Cranking the A/C has gotten more complicated.

Brian Cooley Editor at Large
Brian Cooley is CNET's Editor at large and has been with the brand since 1995. He currently focuses on electrification of vehicles but also follows the big trends in smart home, digital healthcare, 5G, the future of food, and augmented & virtual realities. Cooley is a sought after presenter by brands and their agencies when they want to understand how consumers react to new technologies. He has been a regular featured speaker at CES, Cannes Lions, Advertising Week and The PHM HealthFront™. He was born and raised in Silicon Valley when Apple's campus was mostly apricots.
Expertise Automotive technology, Smart home, Digital health Credentials
  • 5G Technician, ETA International
Brian Cooley
3 min read

The climate control system in your car used to be pretty simple.

blc-1638
Brian Cooley

You could look at the red and blue colors and ballpark what you wanted via analog switchgear and estimation. Today, setting climate control in your car is more like using an app on your phone. Let's break it down.

Automatic. Most cars today have this mode and a digital setting for temperature, eschewing the old blue-to-red continuum of temperature of slide levers. Today's automatic mode is tied to a cabin temperature sensor and a slew of servos and vacuum motors that adjusts all the climate options to maintain the temp you want with low humidity and least amount of fan and its noise. If you're in a hurry, you can stop reading now. Automatic is all you really need to know. But if you like to roll your own, here's how:

Temperature. If you choose not to use automatic mode, you can still set temp and that will call up a certain temperature of air, blended from a combination of fresh air, warm air from the heater core and cool air from the A/C evaporator. Then you need to make some decisions what to do with that air. 

Flow. These are the various levels or registers in your car. Defrost vents, instrument panel vents, and floor vents are the usual ones you have to choose from, depending where you like to get hit with hot or cold air, and whether your windshield is fogged or not.

Fan. Once you decide the temp and direction of air flow, you have to decide how hard you want to feel it. Fan speed handles that. On some late model luxury cars, there will also be a sub-selection of fan that can make the flow of air softer while still attaining the high volume of a fast fan speed.

Recirculate. This keeps recirculating the air in your car so less of it is exhausted out of the cabin. Useful when you want to cool a car down fast since it keeps chilling already chilled air. Also good when you're driving through Stinksville, but know that you need to move to recirc mode before you have a nasty smell inside the car, otherwise recirc just keeps it in there longer. Note that Max A/C also invokes recirculated airflow.

Defrost. There are usually two Defrost buttons.

defrost-buttons
Ford

The trapezoidal shaped one is for the front windshield and invokes a strong blast of defrosting air.

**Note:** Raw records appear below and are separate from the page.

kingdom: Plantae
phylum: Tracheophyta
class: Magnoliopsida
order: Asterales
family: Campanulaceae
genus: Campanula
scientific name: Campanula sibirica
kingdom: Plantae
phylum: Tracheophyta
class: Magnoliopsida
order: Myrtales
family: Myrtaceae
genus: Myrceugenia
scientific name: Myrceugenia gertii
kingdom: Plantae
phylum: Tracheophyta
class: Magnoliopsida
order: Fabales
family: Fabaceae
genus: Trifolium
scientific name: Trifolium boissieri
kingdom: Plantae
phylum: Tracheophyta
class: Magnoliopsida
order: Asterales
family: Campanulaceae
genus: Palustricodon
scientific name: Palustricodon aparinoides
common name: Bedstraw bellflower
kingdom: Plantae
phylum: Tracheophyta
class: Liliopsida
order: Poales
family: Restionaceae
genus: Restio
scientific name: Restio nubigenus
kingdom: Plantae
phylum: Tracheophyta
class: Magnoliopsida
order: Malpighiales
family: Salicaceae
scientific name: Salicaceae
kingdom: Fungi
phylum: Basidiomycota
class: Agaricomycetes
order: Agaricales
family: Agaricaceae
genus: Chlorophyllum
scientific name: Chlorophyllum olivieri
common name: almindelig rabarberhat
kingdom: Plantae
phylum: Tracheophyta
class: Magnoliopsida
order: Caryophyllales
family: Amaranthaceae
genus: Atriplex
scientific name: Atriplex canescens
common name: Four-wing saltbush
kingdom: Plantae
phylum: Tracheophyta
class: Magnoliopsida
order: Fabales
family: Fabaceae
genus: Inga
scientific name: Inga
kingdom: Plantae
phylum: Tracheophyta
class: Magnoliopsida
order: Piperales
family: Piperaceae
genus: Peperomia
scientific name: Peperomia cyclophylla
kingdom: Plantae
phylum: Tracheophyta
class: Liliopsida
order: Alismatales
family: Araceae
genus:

There may also be a Max Defrost button that diverts all resources to defrost and from the rest of the cabin. The rectangular defrost button is for the rear window (also known as the backlight) and typically turns on a set of heating wires embedded in the glass. 

Pro tip: Know that defrosting your windshield is not just a job for the heater. That concept is a holdover from the days when few cars had air conditioning. Now that they all do, front Defrost will often invoke the heater and air conditioner to create a mix of air that is both warm and dry to get the job done faster.  

Zones. Modern cars frequently have dual zone climate control that separates the car into left and right halves, allowing you to sync them to the same temp or let them be adjusted separately. Unless the difference in set temp between the two zones is pretty dramatic, this sort of system can be a bit silly: Air doesn't know imaginary boundaries inside a car. Some cars also have a third zone for the rear seats or even quad zones for each seating zone in a luxury sedan.

Filtration. Your car may have a switchable filtration system, like Tesla's Bioweapon mode. These systems act on the incoming air to remove pollen or, as Tesla envisions it, Sarin and VX.

Scent. Some modern cars not only take stuff out of the air but also put scent into it. Recent Mercedes S Class and BMW Alpina B7s are among the cars I've driven with this feature, and wondered why. I'm somewhat more convinced of the usefulness of cabin air ionization found on some cars.